Раскаты (Захаров) - страница 78

— Вот был в Красноборе мужик один. Тоже святой, навроде Железина вашего, — круто увел Рево разговор от сидящих за столом в дальний лесной поселок. — До того уж был хороший мужик, до того во всем правильный, хоть на руках его носи. Жил-поживал да всем советы давал, как надо жить. И ладно нашлись люди, написали нам, как он сам-то живет. А хорошо-о он пристроился жить, кулак нынешний, и все тут. Понастроили они с отцом-стариком в лесу, на пасеке колхозной, хлевов да сараев и содержали там две коровы, телку, штук пять свиней. И ни гугу о них властям. Пили, жрали через край, а налоги за них другие должны платить. Скрывали, в общем. Ну, тряхнули мы их. И, главное дело, как еще брыкаться начал, когда привезли мы его к себе. Далече он сейчас отсюда. И советов, думаю, никому не дает, и язык свой прикусил, конечно, не вякнет до смерти. Понял, Федор? Сказка — ложь, да в ней… Кем уж работает он у вас?

— Кто?

— Кто-кто… Да Железин ваш. Перед которым вы трясетесь, аж штаны обмочили.

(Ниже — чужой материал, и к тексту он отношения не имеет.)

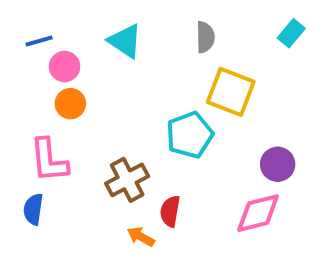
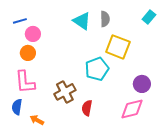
cyan triangle: (125, 41) -> (82, 21), moved
orange circle: (70, 104) -> (28, 53), moved
orange arrow: (141, 237) -> (37, 120), moved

— Молоко он возит к вам в район, — буркнул Федор, уязвленный последними словами Рево.

— Молоковоз? О-о, да пристрели меня на месте — не поверю, чтоб на этой работе человек руки не погрел. Помню: два или три молоковоза уже побывали у нас. Ну, это не мое дело, не мое. Мне факты подавай. Просто я хотел сказать: ходы разные имеются, лишь головой надо шурупить.

— Ну, на молоке-то Железина вряд ли поймать… — неверчиво покачал головой Федор. — Если на другом чем… Я тут имел с ним один разговор, так нехорошие слова он говорил про нашу жизнь.

— А ты его при свидетеле расколи, пусть при свидетеле их скажет. Вот эндак… Давай-ка разлей останки на посошок. Пора и честь знать, да и в конторе мне с утра в срок надо быть. Этот новый начальник наш строжит все, никак не пойму, что за человек. Тоже, кажись, из святых — нотацию мне прочитал: нежности у меня, слышь, не хватает на допросах… И вообще, смурной какой-то, за день пять слов не подарит. Шибанули его сверху — за святость, видать, — и к нам спустили, вот и качает теперь права. О-хо-хо-ой, грехи наши тяжкы-и-и… Ну, бывайте здоровы, живите богато.

Федор проводил гостей на улицу. Встали у палисадника, шумно вдыхая резко чистый, после прокуренной избы, воздух. Ночь вызвездилась высоко и просторно. Ни единым звуком не проявляла себя деревня, даже листик ни один не трепыхнулся на ближней ветле, черным стогом выступающей на глубокой небесной сини — все млело и стыло на стыке ночи и утра, предаваясь самым сладким мгновениям сна. Пройдет всего час, и не только люди, зверье и птахи вернутся к своим вечным хлопотам о жизни, даже ветерок, залегший где-то в залесных падях и уремах, заструится в не угаданной нами заботе журчать над привольем полей и лугов, ерошить ковры вершин ельников и боров, тревожить речные озерные глади. Господи, как велик белый свет, если взглянуть вот так однажды широко, как он богат и красив, жить бы да жить всем нам в этом мире усладно и покойно, чего хотим, что делим, почему нам всегда чего-нибудь да не хватает, зачем дергаемся, куда рвемся?!